= Beginning of Section =

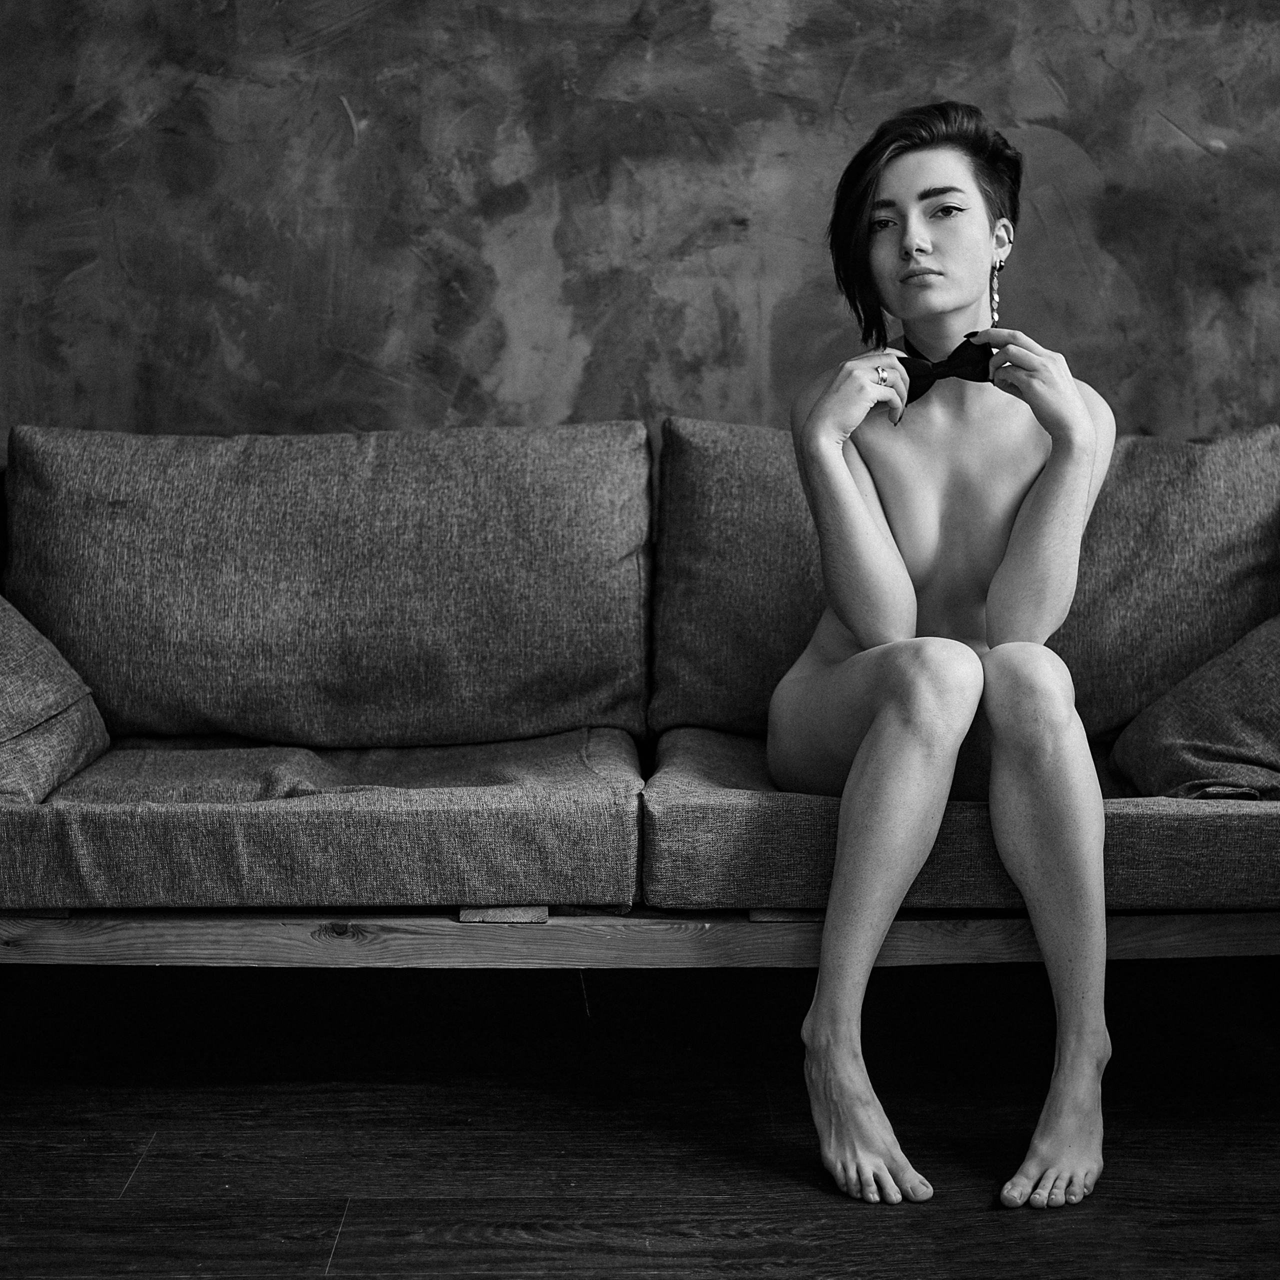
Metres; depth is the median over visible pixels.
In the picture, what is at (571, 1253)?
floor
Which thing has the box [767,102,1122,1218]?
woman
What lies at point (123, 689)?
back cushion
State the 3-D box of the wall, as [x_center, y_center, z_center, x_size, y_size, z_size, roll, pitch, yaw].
[0.065,-0.816,3.450,4.424,2.694,0.115,0,6,0]
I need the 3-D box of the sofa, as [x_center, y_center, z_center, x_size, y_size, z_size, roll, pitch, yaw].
[-0.028,0.141,2.831,2.805,0.874,1.046,0,6,0]
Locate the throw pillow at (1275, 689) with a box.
[1110,611,1279,801]
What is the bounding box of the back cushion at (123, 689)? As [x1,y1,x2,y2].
[1,421,653,748]
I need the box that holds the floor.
[0,956,1279,1279]
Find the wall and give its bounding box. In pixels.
[0,0,1279,449]
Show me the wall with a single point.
(860, 119)
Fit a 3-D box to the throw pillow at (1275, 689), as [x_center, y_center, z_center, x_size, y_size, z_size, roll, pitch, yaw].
[0.950,0.046,2.617,0.518,0.369,0.500,0,6,0]
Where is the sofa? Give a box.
[0,418,1278,963]
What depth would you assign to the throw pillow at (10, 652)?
2.56 m
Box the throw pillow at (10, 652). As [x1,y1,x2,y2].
[0,594,112,805]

= End of Section =

Goal of the exercise ::
Your copy must match the records above word for word and contain no pictures.

Written response ::
Metres; depth is the median over visible pixels.
In the picture, what is at (571, 1253)?
floor
Which thing has the box [767,102,1122,1218]?
woman
What lies at point (123, 689)?
back cushion
State the 3-D box of the wall, as [x_center, y_center, z_center, x_size, y_size, z_size, roll, pitch, yaw].
[0.065,-0.816,3.450,4.424,2.694,0.115,0,6,0]
I need the 3-D box of the sofa, as [x_center, y_center, z_center, x_size, y_size, z_size, roll, pitch, yaw].
[-0.028,0.141,2.831,2.805,0.874,1.046,0,6,0]
Locate the throw pillow at (1275, 689) with a box.
[1110,611,1279,801]
What is the bounding box of the back cushion at (123, 689)? As [x1,y1,x2,y2].
[1,421,653,748]
I need the box that holds the floor.
[0,956,1279,1279]
Find the wall and give its bounding box. In pixels.
[0,0,1279,449]
Show me the wall with a single point.
(860, 119)
Fit a 3-D box to the throw pillow at (1275, 689), as [x_center, y_center, z_center, x_size, y_size, z_size, roll, pitch, yaw].
[0.950,0.046,2.617,0.518,0.369,0.500,0,6,0]
Where is the sofa? Give a box.
[0,418,1278,963]
What depth would you assign to the throw pillow at (10, 652)?
2.56 m
Box the throw pillow at (10, 652). As [x1,y1,x2,y2].
[0,594,112,805]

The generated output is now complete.